April 21, 2012
Thomas Heffner
The
United States is in open competition with the same countries from which
we buy our goods and finance our government. These countries supply our
consumption while simultaneously competing fiercely against our
companies in international markets. Nations like India, Japan and China,
along with trade blocs like the European Union, rail against
“protectionism” in the U.S. because they do not want to have their
unfettered access to our market tampered with.
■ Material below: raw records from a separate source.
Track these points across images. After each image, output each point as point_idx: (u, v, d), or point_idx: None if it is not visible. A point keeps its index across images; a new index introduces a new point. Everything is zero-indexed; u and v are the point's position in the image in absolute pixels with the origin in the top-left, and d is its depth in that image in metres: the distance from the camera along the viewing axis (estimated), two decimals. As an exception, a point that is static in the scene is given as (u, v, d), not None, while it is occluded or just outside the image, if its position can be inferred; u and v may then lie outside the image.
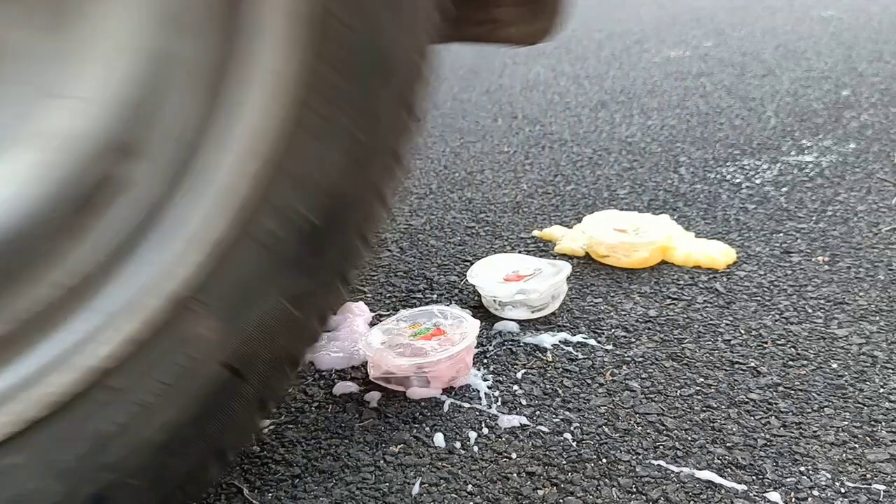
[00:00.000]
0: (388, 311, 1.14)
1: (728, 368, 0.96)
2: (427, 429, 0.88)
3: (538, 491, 0.77)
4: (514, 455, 0.83)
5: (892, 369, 0.94)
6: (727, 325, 1.06)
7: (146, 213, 0.61)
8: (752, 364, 0.97)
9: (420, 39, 0.68)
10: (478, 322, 0.99)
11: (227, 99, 0.61)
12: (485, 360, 1.01)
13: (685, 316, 1.09)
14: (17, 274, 0.59)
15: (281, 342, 0.68)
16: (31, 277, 0.59)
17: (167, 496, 0.66)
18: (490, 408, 0.91)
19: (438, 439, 0.86)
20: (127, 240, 0.61)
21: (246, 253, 0.63)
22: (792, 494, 0.75)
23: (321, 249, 0.67)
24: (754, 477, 0.78)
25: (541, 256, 1.27)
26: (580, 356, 1.01)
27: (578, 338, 1.04)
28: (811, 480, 0.77)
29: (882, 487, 0.75)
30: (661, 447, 0.83)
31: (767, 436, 0.84)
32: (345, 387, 0.96)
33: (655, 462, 0.81)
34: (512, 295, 1.08)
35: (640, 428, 0.86)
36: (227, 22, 0.60)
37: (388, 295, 1.20)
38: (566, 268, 1.12)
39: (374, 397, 0.94)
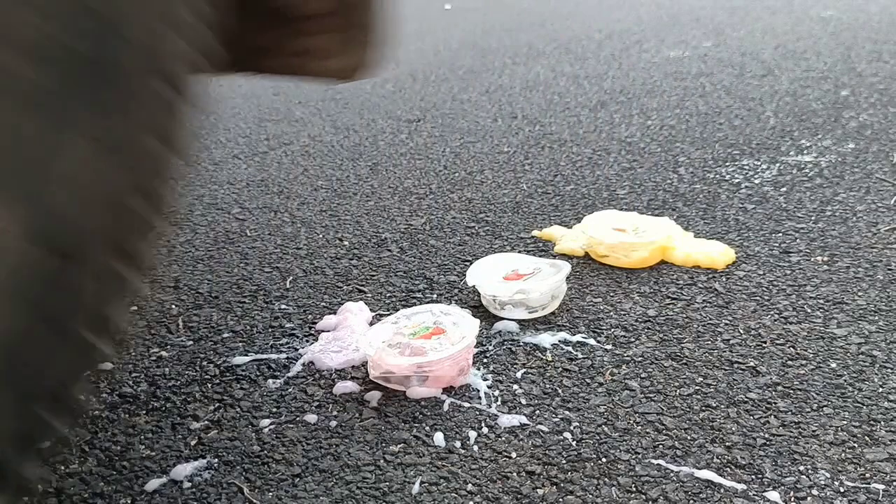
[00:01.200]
0: (388, 311, 1.14)
1: (727, 368, 0.96)
2: (427, 428, 0.88)
3: (538, 490, 0.78)
4: (513, 454, 0.83)
5: (891, 369, 0.94)
6: (726, 324, 1.06)
7: None
8: (752, 363, 0.97)
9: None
10: (477, 322, 0.99)
11: None
12: (485, 360, 1.01)
13: (684, 316, 1.09)
14: None
15: None
16: None
17: None
18: (490, 407, 0.91)
19: (438, 439, 0.86)
20: None
21: None
22: (791, 494, 0.75)
23: None
24: (753, 476, 0.78)
25: (541, 256, 1.27)
26: (580, 356, 1.01)
27: (578, 337, 1.05)
28: (810, 480, 0.77)
29: (881, 487, 0.76)
30: (661, 446, 0.83)
31: (766, 435, 0.84)
32: (345, 387, 0.96)
33: (655, 461, 0.81)
34: (511, 294, 1.08)
35: (639, 427, 0.86)
36: None
37: (388, 295, 1.20)
38: (566, 267, 1.12)
39: (374, 397, 0.94)
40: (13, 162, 0.48)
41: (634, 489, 0.77)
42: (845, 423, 0.85)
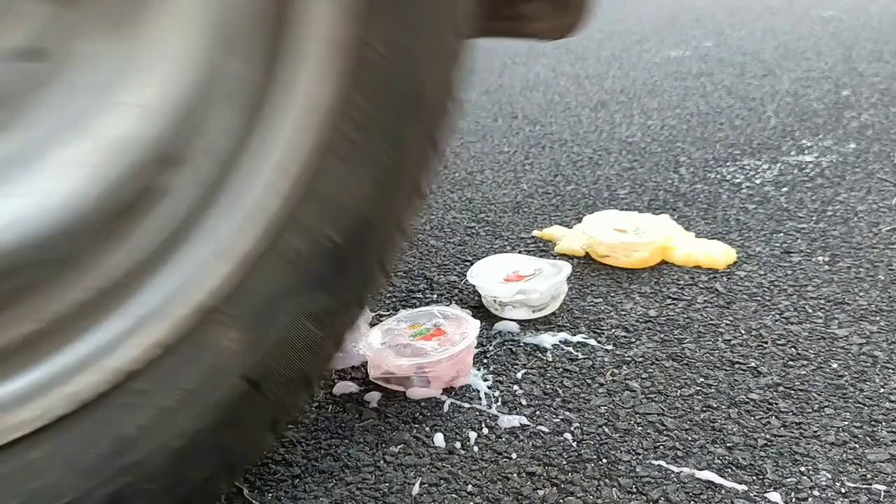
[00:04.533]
0: (388, 311, 1.14)
1: (728, 368, 0.96)
2: (427, 429, 0.88)
3: (538, 491, 0.77)
4: (514, 455, 0.83)
5: (893, 369, 0.94)
6: (727, 325, 1.06)
7: (180, 222, 0.63)
8: (753, 364, 0.97)
9: (450, 76, 0.70)
10: (478, 322, 0.99)
11: (265, 118, 0.63)
12: (485, 360, 1.00)
13: (685, 316, 1.09)
14: (55, 273, 0.60)
15: (298, 360, 0.69)
16: (67, 278, 0.60)
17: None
18: (490, 408, 0.91)
19: (438, 439, 0.86)
20: (160, 248, 0.63)
21: (271, 268, 0.65)
22: (792, 494, 0.75)
23: (342, 270, 0.68)
24: (754, 477, 0.78)
25: (541, 256, 1.27)
26: (580, 356, 1.00)
27: (578, 338, 1.04)
28: (811, 480, 0.77)
29: (882, 487, 0.75)
30: (662, 447, 0.83)
31: (768, 436, 0.84)
32: (345, 387, 0.96)
33: (656, 462, 0.81)
34: (512, 295, 1.08)
35: (640, 428, 0.86)
36: (270, 45, 0.62)
37: (388, 295, 1.20)
38: (566, 268, 1.12)
39: (374, 397, 0.93)
40: (258, 308, 0.65)
41: (635, 490, 0.77)
42: (847, 423, 0.85)
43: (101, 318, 0.61)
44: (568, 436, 0.85)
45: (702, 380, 0.94)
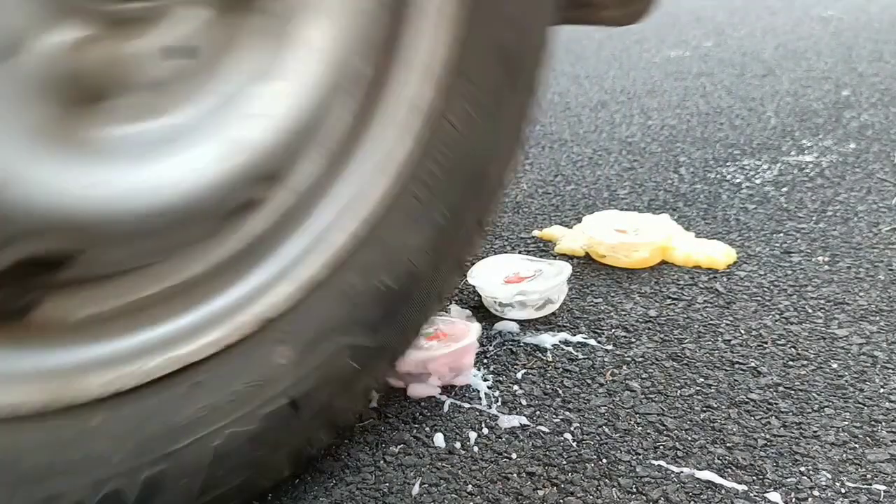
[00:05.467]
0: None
1: (728, 368, 0.96)
2: (427, 429, 0.88)
3: (538, 491, 0.77)
4: (514, 455, 0.83)
5: (893, 369, 0.94)
6: (727, 325, 1.06)
7: (271, 226, 0.70)
8: (753, 364, 0.97)
9: (507, 167, 0.77)
10: (479, 325, 0.99)
11: (347, 163, 0.71)
12: (485, 360, 1.01)
13: (685, 316, 1.09)
14: (210, 230, 0.68)
15: (333, 391, 0.73)
16: (219, 234, 0.69)
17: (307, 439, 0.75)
18: (490, 408, 0.91)
19: (438, 439, 0.86)
20: (248, 246, 0.70)
21: (329, 296, 0.69)
22: (792, 495, 0.75)
23: (388, 315, 0.73)
24: (754, 477, 0.78)
25: (541, 256, 1.27)
26: (580, 356, 1.01)
27: (578, 338, 1.04)
28: (811, 481, 0.77)
29: (882, 488, 0.75)
30: (662, 447, 0.83)
31: (768, 436, 0.84)
32: (345, 387, 0.96)
33: (656, 462, 0.81)
34: (512, 297, 1.08)
35: (640, 428, 0.86)
36: (363, 103, 0.70)
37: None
38: (567, 269, 1.12)
39: (373, 397, 0.93)
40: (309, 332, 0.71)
41: (635, 490, 0.77)
42: (847, 423, 0.85)
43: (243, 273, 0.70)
44: (568, 436, 0.85)
45: (702, 380, 0.94)
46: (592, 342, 1.04)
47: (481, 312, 1.11)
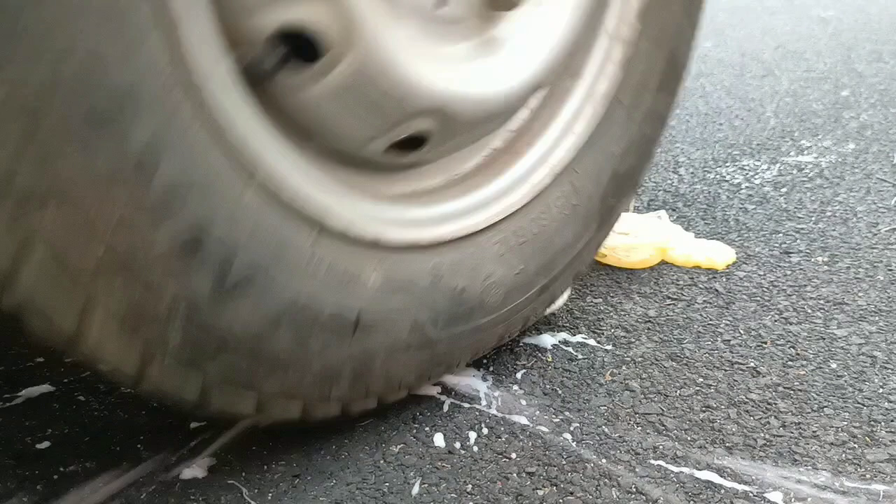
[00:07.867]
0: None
1: (728, 368, 0.96)
2: (427, 429, 0.88)
3: (538, 491, 0.78)
4: (513, 455, 0.83)
5: (892, 369, 0.94)
6: (727, 325, 1.06)
7: (539, 123, 0.96)
8: (752, 364, 0.97)
9: (639, 177, 1.07)
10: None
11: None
12: (485, 360, 1.01)
13: (685, 316, 1.09)
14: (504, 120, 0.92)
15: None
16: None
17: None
18: (490, 408, 0.91)
19: (438, 439, 0.86)
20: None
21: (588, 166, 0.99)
22: (792, 494, 0.75)
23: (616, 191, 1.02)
24: (754, 477, 0.78)
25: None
26: (580, 356, 1.01)
27: (578, 338, 1.05)
28: (811, 480, 0.77)
29: (881, 487, 0.75)
30: (661, 447, 0.83)
31: (767, 436, 0.84)
32: (345, 387, 0.96)
33: (655, 462, 0.81)
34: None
35: (640, 428, 0.86)
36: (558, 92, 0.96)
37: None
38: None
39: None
40: None
41: (635, 490, 0.77)
42: (846, 423, 0.85)
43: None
44: (568, 436, 0.85)
45: (701, 380, 0.94)
46: (592, 342, 1.04)
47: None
The United States is told that it must oblige to its commitment to
“free trade,” not because it is in our best interest, but because it is
in our foreign creditors’ best interest. They want the current system to
continue unimpeded. Foreign exporters finance our government so the
U.S. can continue functioning, and then they make all of their money
back through the goods we buy from them. The U.S. government then pays
back its finance charges and over time foreign financiers virtually
double their investments. The United States is told that it must keep up
its end of the “free trade” bargain. Meanwhile other countries skirt
the rules, using hostile practices to put our companies out of business
and capture sectors of the market.
Other countries limit and restrict the amount of American-made goods
flowing into their markets. The United States puts up no such
regulations, and is thus flooded with foreign-made goods. The WTO,
NAFTA, and other “free trade” agreements favor the foreign producers in
this equation, and the United States is not one of them. We are told by
these international trade regimes that we cannot and should not protect
our own economy. Through “free trade” the U.S. must open itself up to
all foreign interests.
Our government has eroded its own regulations regarding capital
infusions, mergers and acquisitions, and foreign-takeovers. To make
matters worse, all successful American companies are for sale on an open
stock market. As a result the United States has lost thousands of
companies to foreign takeovers in the past 30 years, and stands to lose
even more as the economic crisis deepens. The same cannot be said of
other countries, where takeovers are closely regulated and major
industrial champions rarely – if ever – get purchased by an interest
overseas.
It is inevitable our foreign competitors have economically conquered
us. Our fate is sealed. Most Americans do not realize the gravity of the
situation because so much of the media attention is directed in favor
of the “free trade” system that has bankrupted us. Scholars,
politicians, professionals, and others from all walks of life have been
indoctrinated into the idea that “free trade” is the best and only way
to do business. Our political leaders believe in the whimsical idea, and
those that do not preach the fallacies of “free trade” are bought and
paid for by major corporate interests and foreign lobbies.
With this arrangement we are inexorably heading into the 21st century
as an American colony at full speed. Our experiment with economic
freedom, one which has gone on since 1776, is doomed at this rate. It
was great while it lasted.
As an economically conquered nation we have no ability to resist this
economic and political pressure. Our factories are shuttered and our
industries are unproductive. This country imports consumer goods which
could and should otherwise be made at home. It exports its wealth,
strength, and prestige in exchange.
With no internal capabilities remaining and no strength, we are happy
that our colonial masters even give us a job. There are thousands of
foreign-owned, American-registered companies in the United States. Many
of the automobile factories which presently supply our car market are
foreign-owned. Our state, local, and federal governments continue to
offer tax breaks and subsidies to these foreign companies in exchange
for a few American jobs even after this practice drove our own
automakers to the point of dissolution.
In the near future we may find our living standard diminished and our
prospects for growth and economic independence dampened. Without any
homegrown industries to drive a comeback we will be forced to be content
with our diminishing status. While formerly living in the lap of luxury
we allowed the greatest economy on earth to fall apart by living on
imports and foreign-financed debt. The “me first” mentality which drove
this country has pushed us into a crisis from which we will not return,
if we do not start fixing our problems now.